I’m not alone in this understanding. Charles Spurgeon said this:
“We believe our Lord Jesus Christ to be none other than that tree of life, whose leaves are for the healing of the nations. We can scarcely conceive of any other interpretation, as this seems to us to be so full of meaning, and to afford us such unspeakable satisfaction. At any rate, beloved, if this be not the absolute purpose of the sublime vision that John saw, it is most certainly true that our Lord Jesus Christ is life from the dead, and life to his own living people. He is all in all to them; and by him, and by him alone, must their spiritual life be maintained.”
Christ Provides Healing
We are caught in a world between these two trees. In one sense we’re still living in a world cursed by our affinity for that forbidden tree. But in another sense, redemption has already sprung. Christ has provided healing, is providing healing, and will provide full and total healing.
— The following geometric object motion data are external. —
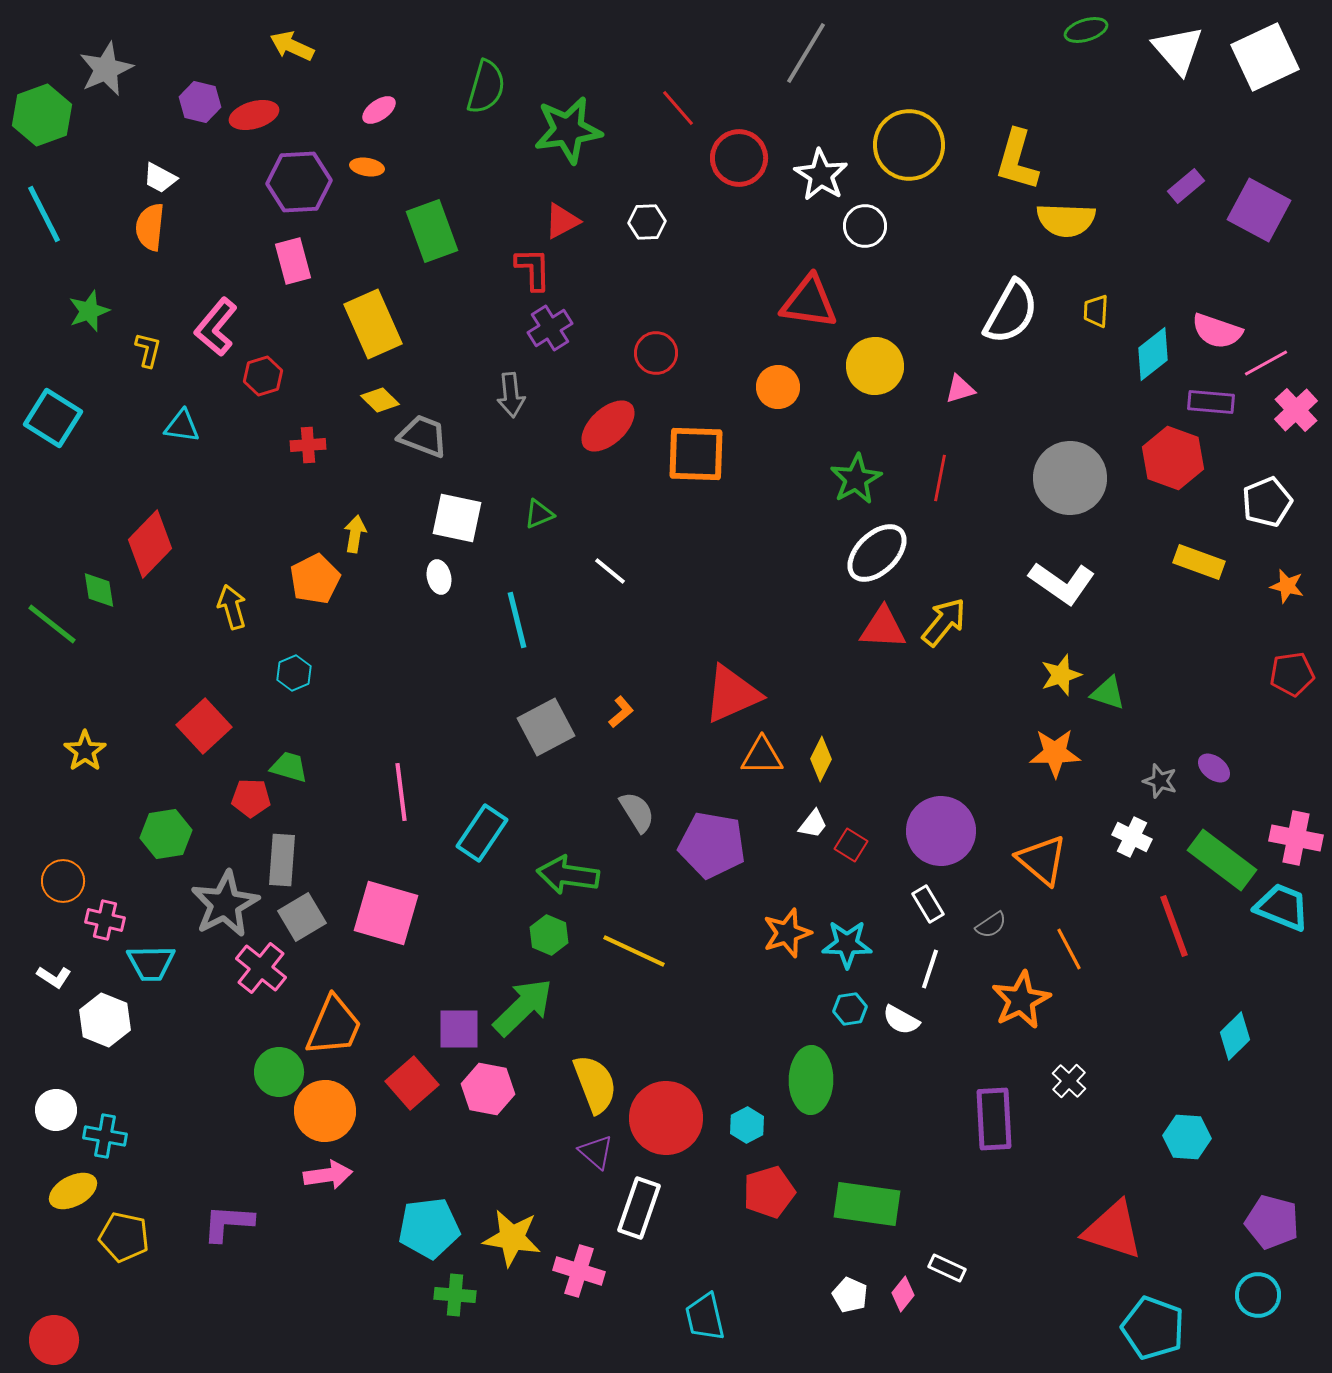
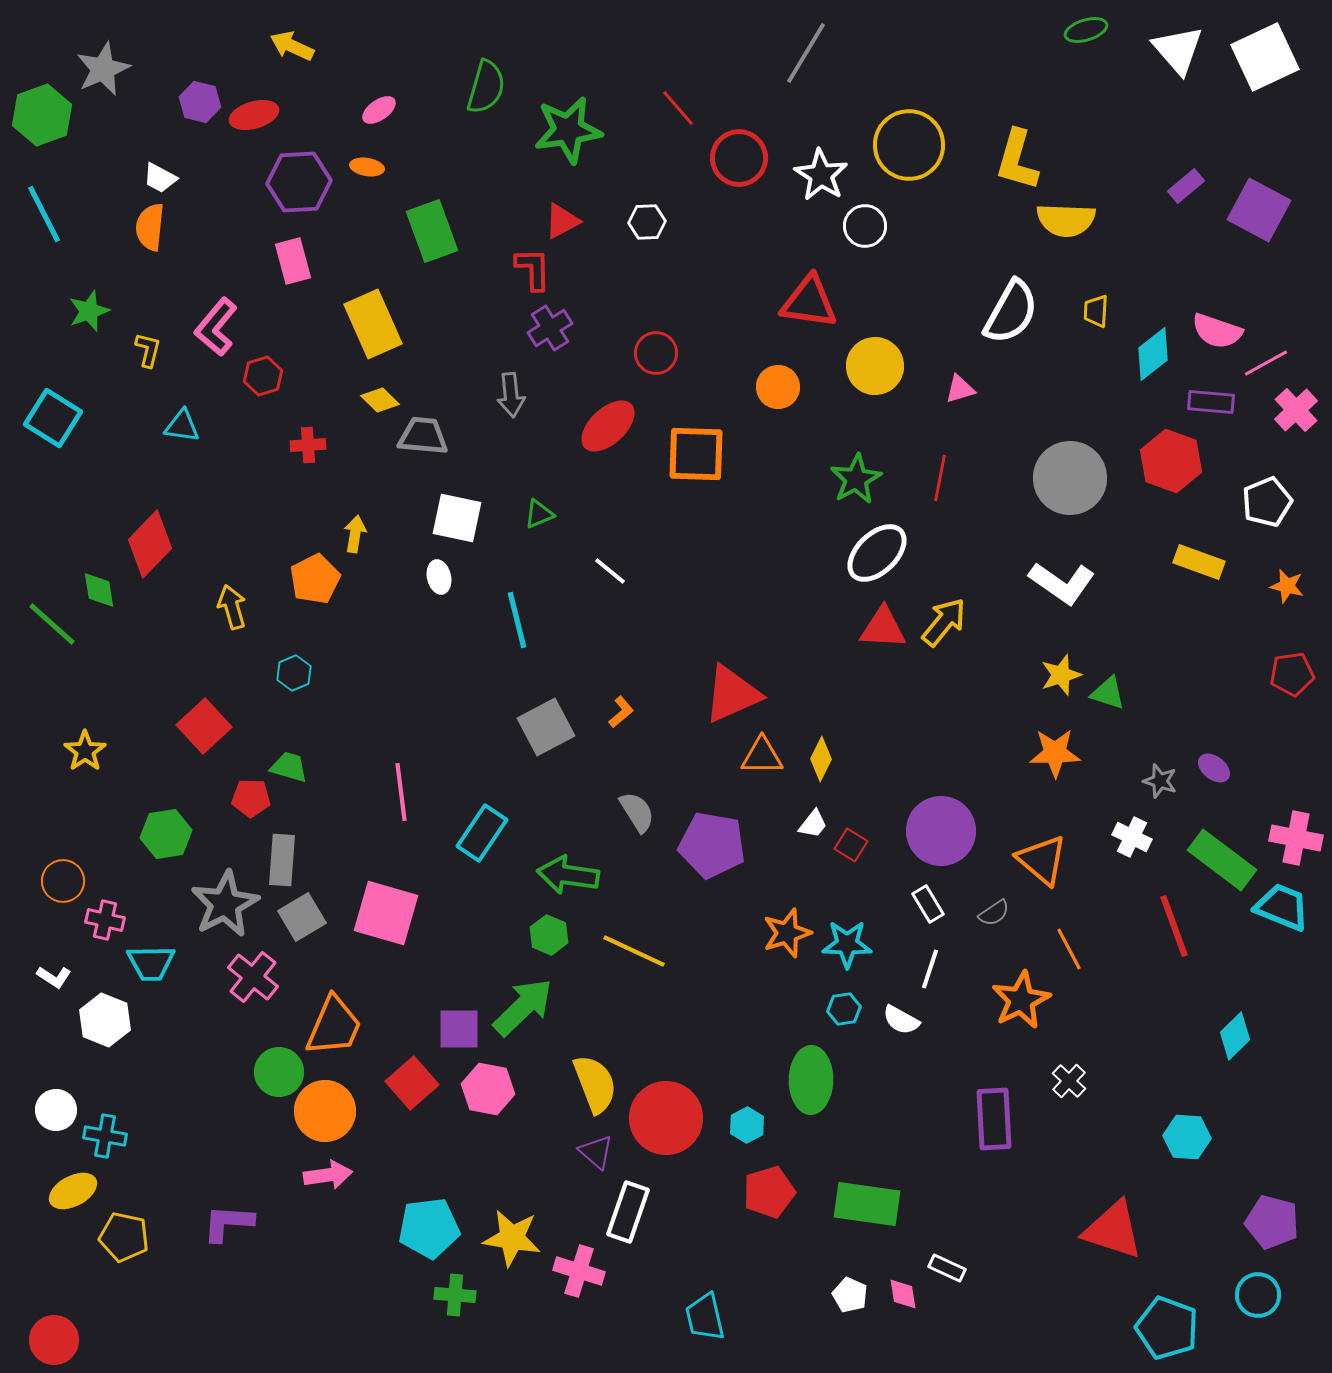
gray star at (106, 69): moved 3 px left
gray trapezoid at (423, 436): rotated 16 degrees counterclockwise
red hexagon at (1173, 458): moved 2 px left, 3 px down
green line at (52, 624): rotated 4 degrees clockwise
gray semicircle at (991, 925): moved 3 px right, 12 px up
pink cross at (261, 968): moved 8 px left, 9 px down
cyan hexagon at (850, 1009): moved 6 px left
white rectangle at (639, 1208): moved 11 px left, 4 px down
pink diamond at (903, 1294): rotated 48 degrees counterclockwise
cyan pentagon at (1153, 1328): moved 14 px right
Apart from grace we are stuck in the cycle of rebellion. We’re truly and honestly offered the tree of life — but we, just like our first couple, are drawn to the forbidden. But Christ has broken the cycle. In Christ, we have all the fruits from the tree of life. Through His Spirit we slowly but surely begin to bear this fruit. And someday, it’ll be the only tree we know.
Walter A. Elwell and Barry J. Beitzel, “Tree of Life,” Baker Encyclopedia of the Bible (Grand Rapids, MI: Baker Book House, 1988), 2105.
C. H. Spurgeon, “Christ the Tree of Life,” in The Metropolitan Tabernacle Pulpit Sermons, vol. 57 (London: Passmore & Alabaster, 1911), 241–242.